Ain't that a shame 

Rosie's Diner wants to be a diner for all seasons, for all meals, for all people. And I literally mean all people: Its five-page menu lists more than 100 combined breakfast items, sandwiches, burgers, entrées and salads, most using ingredients from US Foods. This is not counting the seven different french-fry toppings, the 21 items on the kids' menu, or the 17 flavors of shake.

This rush to the middle is reflected in co-owners Abraham Tellez and Ken Hertel's expansion plans: They've got three more Rosie's planned for the Front Range, then for locations near Houston, then a hope of being bought out.

The '50s decor is certainly suited for mass consumption, with repeated sightings of Marilyn Monroe, James Dean and the kids from Grease. Red and black are everywhere, half a fake Cadillac acts as the host stand, and you'll dine to the sonorous tones of "Surfin' Bird."

And if you haven't heard the word, this is the second location of a Monument staple, parked in a new development just north of New Life Church. It's still an underdeveloped commercial area, and probably a smart spot. Besides a few select dishes, though, location is the best thing going for Rosie's.

The coffee from Elevation Coffee Traders was decent, while appetizers like fried pickles ($4.99) and mozzarella sticks ($5.99) tasted OK. The flaky and buttery chicken quesadilla ($7.99) came off best, though it arrived with a strange, cilantro-laced guacamole that was way more unpleasant to eat than it sounds.

An order of liver and onions ($8.50) prompted this comment: "You're the youngest person I've seen order that." It won't happen again. The meat was dry and chewy, needing every ounce of the gravy and onions to give it life.

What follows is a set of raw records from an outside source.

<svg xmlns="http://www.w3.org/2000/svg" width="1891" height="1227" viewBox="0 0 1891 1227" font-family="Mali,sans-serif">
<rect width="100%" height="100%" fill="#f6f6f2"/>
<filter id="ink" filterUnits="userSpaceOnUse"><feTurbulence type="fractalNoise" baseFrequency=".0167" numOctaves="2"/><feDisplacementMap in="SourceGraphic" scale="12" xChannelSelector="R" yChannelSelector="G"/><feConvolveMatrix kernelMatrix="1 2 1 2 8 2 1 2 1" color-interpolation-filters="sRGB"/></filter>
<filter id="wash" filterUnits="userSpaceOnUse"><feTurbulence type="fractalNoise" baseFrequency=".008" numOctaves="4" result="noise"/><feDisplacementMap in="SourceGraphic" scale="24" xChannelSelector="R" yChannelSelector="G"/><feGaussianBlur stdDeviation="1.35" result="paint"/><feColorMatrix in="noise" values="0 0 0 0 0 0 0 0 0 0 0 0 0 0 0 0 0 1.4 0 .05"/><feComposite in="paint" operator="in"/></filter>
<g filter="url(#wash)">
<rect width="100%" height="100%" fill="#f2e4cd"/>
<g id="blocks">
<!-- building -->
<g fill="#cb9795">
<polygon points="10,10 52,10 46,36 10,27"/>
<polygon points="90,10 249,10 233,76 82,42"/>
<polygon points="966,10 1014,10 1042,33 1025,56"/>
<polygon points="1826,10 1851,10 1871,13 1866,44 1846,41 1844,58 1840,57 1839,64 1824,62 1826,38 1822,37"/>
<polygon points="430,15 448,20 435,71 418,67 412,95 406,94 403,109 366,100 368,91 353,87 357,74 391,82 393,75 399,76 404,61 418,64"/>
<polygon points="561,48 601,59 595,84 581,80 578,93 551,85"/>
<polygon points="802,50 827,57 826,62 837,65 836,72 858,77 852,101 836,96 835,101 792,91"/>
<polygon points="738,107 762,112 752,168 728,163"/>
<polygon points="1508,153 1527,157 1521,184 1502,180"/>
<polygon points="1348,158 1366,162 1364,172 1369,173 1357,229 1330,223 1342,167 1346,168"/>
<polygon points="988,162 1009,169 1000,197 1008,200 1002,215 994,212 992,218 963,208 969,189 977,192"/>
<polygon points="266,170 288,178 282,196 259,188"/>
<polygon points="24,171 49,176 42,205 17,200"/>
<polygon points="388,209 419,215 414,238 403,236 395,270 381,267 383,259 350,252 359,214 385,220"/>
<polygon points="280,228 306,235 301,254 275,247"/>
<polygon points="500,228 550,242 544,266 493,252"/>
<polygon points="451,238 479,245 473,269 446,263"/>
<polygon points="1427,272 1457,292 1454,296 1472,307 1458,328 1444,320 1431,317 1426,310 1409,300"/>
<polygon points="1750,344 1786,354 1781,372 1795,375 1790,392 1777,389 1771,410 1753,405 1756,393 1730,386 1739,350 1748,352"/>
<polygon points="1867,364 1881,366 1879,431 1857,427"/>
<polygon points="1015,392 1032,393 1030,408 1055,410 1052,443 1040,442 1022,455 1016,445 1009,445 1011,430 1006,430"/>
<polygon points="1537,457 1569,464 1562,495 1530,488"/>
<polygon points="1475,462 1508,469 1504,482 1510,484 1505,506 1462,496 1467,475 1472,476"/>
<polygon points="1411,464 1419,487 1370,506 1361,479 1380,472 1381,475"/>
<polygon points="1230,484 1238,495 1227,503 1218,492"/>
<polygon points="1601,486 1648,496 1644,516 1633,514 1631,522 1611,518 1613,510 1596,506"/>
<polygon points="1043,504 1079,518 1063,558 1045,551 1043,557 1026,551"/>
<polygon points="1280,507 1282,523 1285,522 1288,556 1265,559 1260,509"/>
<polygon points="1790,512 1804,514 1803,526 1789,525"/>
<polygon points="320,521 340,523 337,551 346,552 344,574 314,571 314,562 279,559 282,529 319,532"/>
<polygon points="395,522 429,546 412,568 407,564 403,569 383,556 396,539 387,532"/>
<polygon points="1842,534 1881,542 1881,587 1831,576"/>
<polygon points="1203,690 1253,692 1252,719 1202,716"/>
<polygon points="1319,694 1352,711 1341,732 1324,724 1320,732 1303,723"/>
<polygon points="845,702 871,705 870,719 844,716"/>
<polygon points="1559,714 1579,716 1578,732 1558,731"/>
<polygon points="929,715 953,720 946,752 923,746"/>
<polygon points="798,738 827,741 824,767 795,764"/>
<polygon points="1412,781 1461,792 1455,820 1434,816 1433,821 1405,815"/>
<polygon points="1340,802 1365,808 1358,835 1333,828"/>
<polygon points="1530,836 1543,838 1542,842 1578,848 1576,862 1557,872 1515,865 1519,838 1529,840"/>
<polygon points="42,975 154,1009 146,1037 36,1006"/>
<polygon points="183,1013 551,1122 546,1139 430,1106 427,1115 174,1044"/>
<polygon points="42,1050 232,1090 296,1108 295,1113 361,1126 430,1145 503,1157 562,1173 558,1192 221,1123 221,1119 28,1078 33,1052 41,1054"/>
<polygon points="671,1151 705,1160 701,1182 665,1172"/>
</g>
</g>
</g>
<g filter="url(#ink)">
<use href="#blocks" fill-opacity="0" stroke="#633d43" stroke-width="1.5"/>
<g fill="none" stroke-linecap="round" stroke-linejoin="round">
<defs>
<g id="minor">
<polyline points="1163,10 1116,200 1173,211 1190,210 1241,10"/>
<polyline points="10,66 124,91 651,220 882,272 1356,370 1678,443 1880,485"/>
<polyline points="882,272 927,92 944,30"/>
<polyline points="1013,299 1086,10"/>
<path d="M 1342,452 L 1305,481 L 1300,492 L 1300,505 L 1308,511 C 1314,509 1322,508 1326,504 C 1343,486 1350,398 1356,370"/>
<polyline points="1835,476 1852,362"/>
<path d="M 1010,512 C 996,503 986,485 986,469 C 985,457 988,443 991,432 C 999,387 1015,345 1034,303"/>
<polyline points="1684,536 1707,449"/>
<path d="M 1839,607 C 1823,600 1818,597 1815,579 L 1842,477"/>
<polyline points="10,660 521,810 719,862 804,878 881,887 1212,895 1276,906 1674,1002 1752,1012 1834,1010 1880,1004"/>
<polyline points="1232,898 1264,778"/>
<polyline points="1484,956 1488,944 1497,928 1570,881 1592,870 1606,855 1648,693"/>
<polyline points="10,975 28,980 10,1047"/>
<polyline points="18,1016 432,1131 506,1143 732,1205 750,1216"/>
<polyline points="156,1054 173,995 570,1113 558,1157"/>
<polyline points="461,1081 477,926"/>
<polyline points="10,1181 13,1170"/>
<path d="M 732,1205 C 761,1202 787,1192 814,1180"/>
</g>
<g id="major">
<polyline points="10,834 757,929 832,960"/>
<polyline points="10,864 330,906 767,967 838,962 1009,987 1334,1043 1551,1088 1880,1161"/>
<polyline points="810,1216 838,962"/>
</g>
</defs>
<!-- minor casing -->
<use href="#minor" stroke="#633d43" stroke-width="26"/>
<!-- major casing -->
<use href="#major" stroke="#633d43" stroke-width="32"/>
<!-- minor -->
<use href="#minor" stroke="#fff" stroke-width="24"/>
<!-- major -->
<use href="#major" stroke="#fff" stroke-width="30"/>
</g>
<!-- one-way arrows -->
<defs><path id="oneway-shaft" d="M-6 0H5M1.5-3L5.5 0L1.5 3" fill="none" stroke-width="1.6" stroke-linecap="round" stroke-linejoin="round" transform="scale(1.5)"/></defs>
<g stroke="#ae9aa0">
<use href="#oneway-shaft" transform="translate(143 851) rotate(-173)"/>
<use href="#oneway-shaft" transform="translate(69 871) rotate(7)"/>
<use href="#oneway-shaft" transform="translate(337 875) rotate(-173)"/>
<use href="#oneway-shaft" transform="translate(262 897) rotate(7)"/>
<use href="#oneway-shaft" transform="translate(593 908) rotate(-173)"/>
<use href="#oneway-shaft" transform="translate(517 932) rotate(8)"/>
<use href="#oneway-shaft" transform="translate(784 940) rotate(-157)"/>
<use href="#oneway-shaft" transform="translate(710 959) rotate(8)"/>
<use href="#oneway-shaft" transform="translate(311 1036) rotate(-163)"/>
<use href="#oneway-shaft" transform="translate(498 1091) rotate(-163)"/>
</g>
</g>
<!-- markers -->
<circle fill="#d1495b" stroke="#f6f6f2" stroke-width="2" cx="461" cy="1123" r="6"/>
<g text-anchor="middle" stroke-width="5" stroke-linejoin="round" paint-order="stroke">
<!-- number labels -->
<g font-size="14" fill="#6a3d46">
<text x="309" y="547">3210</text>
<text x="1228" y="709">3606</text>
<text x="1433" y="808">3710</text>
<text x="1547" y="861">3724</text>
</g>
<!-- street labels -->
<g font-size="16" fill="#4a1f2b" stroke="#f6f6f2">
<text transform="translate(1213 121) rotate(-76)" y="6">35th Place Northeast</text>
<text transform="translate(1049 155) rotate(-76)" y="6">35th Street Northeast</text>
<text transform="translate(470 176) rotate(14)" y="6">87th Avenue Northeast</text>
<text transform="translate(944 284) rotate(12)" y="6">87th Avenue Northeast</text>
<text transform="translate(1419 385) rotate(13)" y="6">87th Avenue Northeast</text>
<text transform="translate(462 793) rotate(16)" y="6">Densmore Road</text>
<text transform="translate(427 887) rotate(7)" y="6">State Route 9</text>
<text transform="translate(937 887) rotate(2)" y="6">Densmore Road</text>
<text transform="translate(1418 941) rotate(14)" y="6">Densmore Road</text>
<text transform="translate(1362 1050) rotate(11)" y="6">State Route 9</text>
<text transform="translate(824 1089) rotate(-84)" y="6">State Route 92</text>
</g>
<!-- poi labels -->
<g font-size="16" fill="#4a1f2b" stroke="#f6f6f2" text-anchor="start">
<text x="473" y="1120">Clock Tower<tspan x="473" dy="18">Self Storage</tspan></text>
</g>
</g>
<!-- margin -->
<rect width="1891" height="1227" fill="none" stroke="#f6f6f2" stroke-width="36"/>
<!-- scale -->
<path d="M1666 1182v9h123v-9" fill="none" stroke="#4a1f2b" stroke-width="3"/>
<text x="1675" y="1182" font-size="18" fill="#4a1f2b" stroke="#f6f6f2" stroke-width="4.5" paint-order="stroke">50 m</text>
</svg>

Good bacon on top, though, and our great server did offer to take the dish off our bill when it lay unfinished.

Moving on, there's so much damn food on the menu that we completely skipped breakfast, soups and salads, bringing us to lunch.

Getting the worst out of the way, the guacamole and jalapeño burger ($8.99) had two serious problems: first, the weird guacamole, and second, a burger patty with such a serious "off" flavor that I retched. It tasted almost like dust. Somehow, the ground beef rebounded fine on the restaurant's rich Texas Toaster ($8.99): patty, bacon, red onion, mayonnaise, lettuce, tomato, pickles and American and Swiss cheese on Texas toast.

We topped one set of fries with an awesome homemade green chile ($1.99 extra), and another with cheese and bacon bits ($1.29), which quickly hardened into one solid piece. Still, the Memphis BBQ chicken burger ($8.99) we paired with those bacon-cheese fries was my favorite meal — moist, messy and tender, and great with both the onion ring and grilled onion toppings.

Besides a Hershey's Syrup-bombed chocolate shake ($3.50, with refill container), we're left with two other entrées. The California Club sandwich ($8.99) offered shaved turkey, mayo, tomato, Swiss cheese and bean sprouts on a grilled croissant, which all worked fine until my mouth found more guacamole. And a fish and chips ($8.99) of three filets of swai (farmed shark catfish) were big and hot, but basically flavorless, with a tendency to crumble instead of flake.

You can understand why expansion-minded entrepreneurs would offer something for everyone. But usually, it's best to leave a few things out.